Print nothing but the lines below starting at the line that holds "بررسی مهم ترین" and ending at the line that holds "[نمایش اطلاعات]", including both, each exactly as written.

[Extracted page text data]
[Start of Attachment]

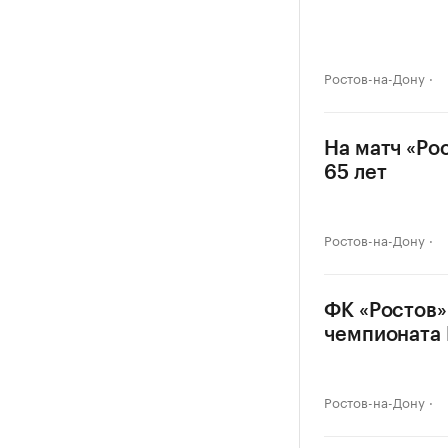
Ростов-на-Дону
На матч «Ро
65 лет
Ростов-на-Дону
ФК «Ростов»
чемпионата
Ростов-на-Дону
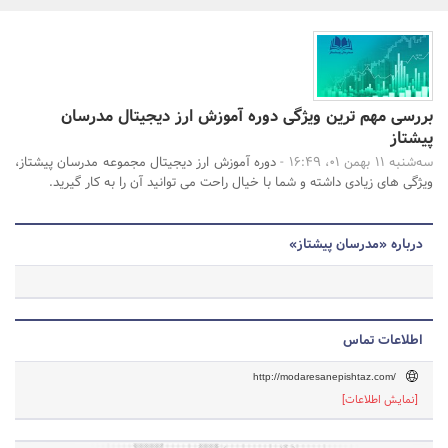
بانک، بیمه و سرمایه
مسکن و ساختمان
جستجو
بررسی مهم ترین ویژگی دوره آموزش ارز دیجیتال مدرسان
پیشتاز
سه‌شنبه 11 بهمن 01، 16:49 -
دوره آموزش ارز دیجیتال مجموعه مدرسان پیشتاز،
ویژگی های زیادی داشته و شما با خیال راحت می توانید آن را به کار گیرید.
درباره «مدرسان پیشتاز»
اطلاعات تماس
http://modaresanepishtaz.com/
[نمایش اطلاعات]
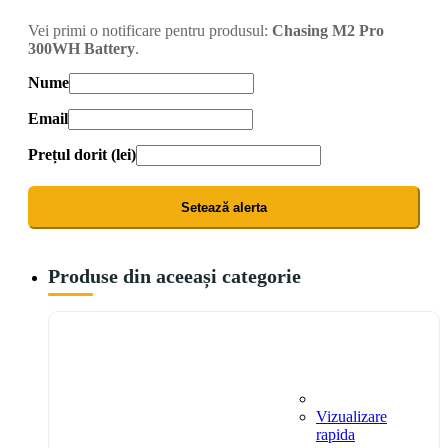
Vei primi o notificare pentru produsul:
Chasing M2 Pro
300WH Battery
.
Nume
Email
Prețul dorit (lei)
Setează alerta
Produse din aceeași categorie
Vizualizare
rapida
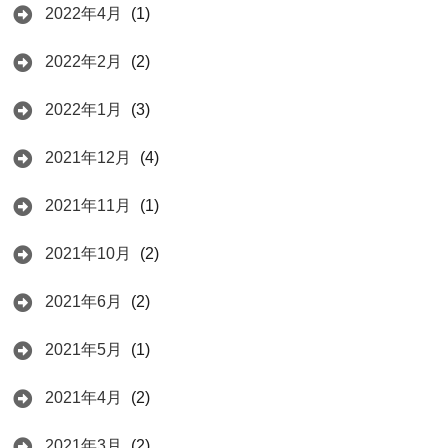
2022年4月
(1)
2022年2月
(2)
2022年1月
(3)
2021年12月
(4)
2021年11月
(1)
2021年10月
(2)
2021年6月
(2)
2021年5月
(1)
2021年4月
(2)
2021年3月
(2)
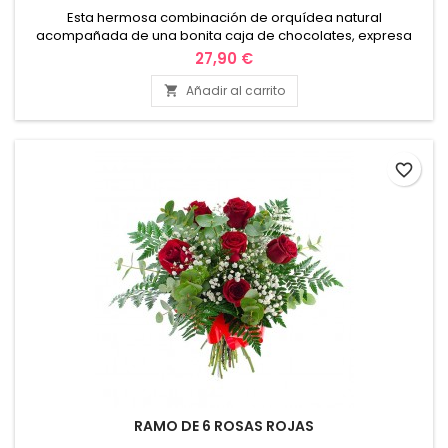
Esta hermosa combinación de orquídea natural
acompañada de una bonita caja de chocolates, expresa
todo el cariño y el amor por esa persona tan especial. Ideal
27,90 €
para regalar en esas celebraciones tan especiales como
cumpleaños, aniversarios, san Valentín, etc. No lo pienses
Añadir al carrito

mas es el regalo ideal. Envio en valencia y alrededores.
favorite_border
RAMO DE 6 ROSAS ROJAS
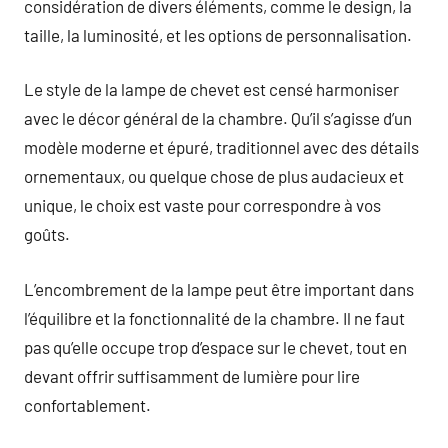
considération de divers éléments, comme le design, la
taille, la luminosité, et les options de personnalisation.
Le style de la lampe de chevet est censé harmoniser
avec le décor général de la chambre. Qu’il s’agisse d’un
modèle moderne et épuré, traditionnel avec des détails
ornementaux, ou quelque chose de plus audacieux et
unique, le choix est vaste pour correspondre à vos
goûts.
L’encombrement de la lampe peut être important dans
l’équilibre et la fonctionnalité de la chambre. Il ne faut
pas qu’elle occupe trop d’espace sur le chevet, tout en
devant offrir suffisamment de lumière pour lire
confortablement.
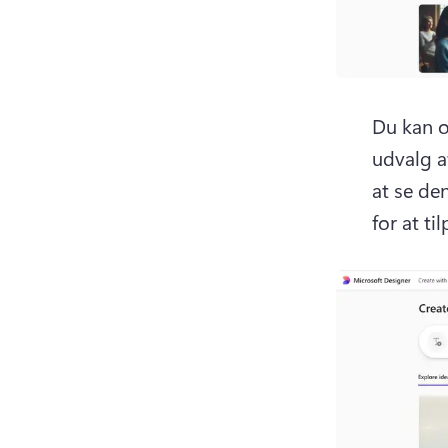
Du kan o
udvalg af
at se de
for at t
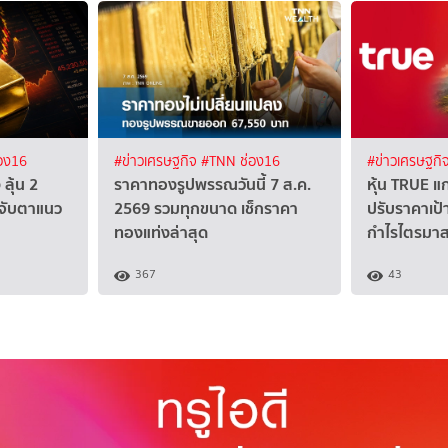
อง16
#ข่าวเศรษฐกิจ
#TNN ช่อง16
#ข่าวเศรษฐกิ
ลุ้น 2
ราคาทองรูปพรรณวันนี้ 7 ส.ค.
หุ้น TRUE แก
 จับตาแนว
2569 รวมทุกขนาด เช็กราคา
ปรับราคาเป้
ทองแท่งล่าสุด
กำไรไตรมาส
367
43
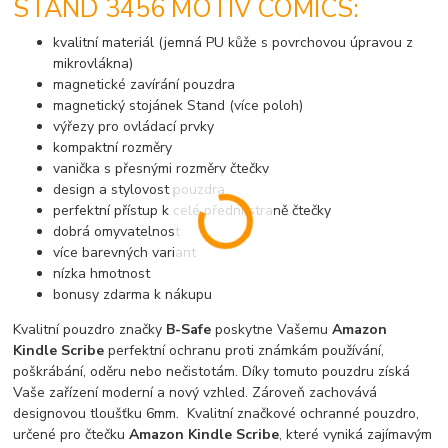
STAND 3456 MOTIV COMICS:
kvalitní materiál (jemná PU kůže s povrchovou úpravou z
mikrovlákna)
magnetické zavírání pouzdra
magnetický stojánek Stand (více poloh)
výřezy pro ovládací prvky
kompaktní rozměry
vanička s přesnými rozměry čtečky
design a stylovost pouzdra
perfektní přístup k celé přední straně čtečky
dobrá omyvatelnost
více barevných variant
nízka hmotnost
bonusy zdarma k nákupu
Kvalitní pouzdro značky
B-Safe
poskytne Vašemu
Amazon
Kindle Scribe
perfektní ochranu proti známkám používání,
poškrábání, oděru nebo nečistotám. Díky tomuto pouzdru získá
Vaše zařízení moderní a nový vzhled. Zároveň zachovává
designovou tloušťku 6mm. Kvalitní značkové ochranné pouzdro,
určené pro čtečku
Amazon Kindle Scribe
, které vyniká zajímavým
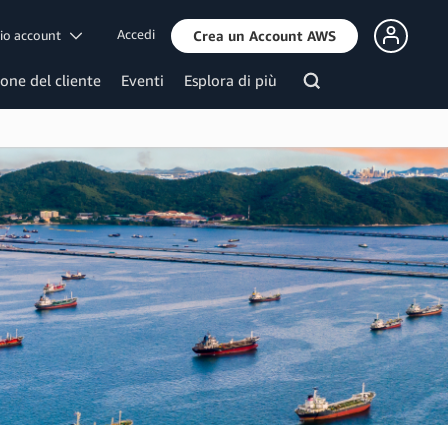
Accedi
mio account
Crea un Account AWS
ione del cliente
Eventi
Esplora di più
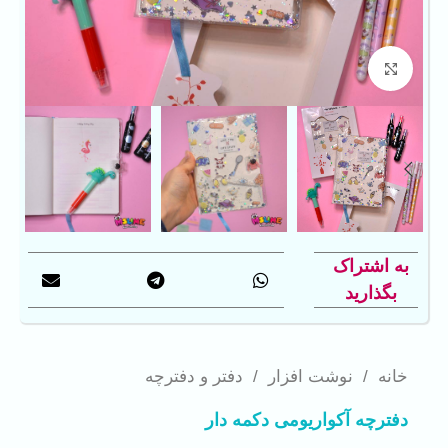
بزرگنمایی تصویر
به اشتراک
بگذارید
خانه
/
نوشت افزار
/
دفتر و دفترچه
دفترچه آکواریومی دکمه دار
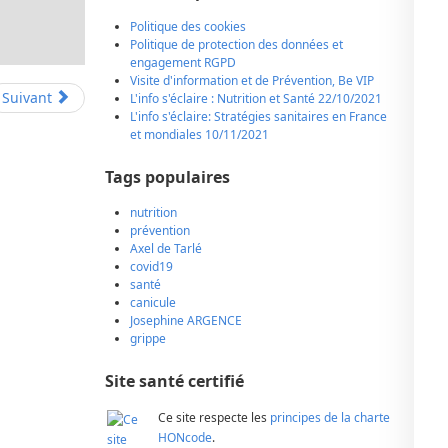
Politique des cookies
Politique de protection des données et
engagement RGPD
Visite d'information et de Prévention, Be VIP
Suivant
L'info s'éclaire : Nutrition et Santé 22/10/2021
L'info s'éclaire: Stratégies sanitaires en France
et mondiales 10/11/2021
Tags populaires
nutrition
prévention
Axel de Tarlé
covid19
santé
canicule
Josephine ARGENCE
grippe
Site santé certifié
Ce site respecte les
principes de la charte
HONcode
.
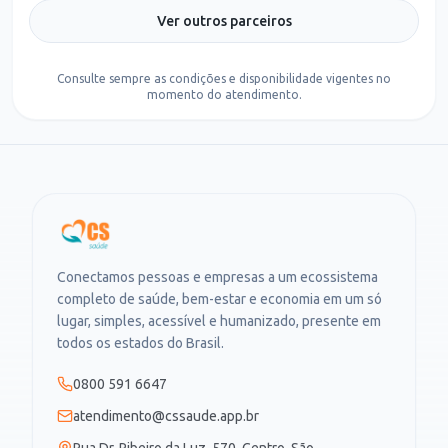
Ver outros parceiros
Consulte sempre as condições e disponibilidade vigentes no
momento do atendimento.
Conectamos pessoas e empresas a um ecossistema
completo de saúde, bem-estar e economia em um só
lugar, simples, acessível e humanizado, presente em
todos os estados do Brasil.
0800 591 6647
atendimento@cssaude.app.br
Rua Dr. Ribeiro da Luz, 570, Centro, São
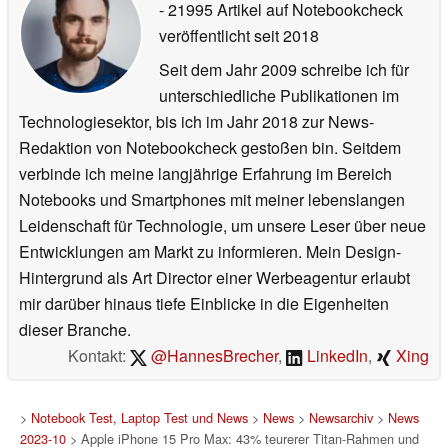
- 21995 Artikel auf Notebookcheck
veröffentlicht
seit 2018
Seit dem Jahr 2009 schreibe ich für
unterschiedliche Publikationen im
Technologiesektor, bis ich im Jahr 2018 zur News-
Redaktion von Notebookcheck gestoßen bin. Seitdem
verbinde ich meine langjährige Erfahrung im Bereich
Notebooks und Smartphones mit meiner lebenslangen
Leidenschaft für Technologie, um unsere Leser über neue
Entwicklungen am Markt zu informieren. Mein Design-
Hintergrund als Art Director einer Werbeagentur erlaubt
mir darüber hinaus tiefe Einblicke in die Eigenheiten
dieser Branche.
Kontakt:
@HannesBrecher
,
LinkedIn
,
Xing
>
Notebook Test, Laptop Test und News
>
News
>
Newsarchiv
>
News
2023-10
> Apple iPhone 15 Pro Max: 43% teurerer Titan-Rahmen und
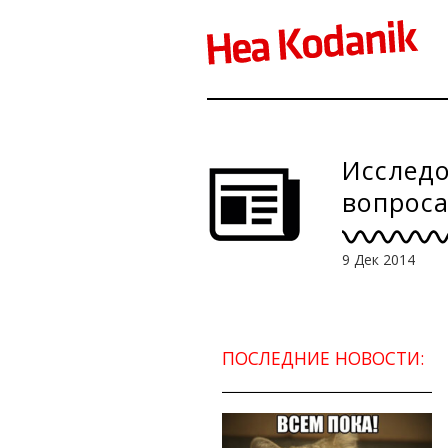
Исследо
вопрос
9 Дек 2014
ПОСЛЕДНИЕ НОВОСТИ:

[End of Attachment]

▸ **Task result**:
بررسی مهم ترین ویژگی دوره آموزش ارز دیجیتال مدرسان
پیشتاز
سه‌شنبه 11 بهمن 01، 16:49 -
دوره آموزش ارز دیجیتال مجموعه مدرسان پیشتاز،
ویژگی های زیادی داشته و شما با خیال راحت می توانید آن را به کار گیرید.
درباره «مدرسان پیشتاز»
اطلاعات تماس
http://modaresanepishtaz.com/
[نمایش اطلاعات]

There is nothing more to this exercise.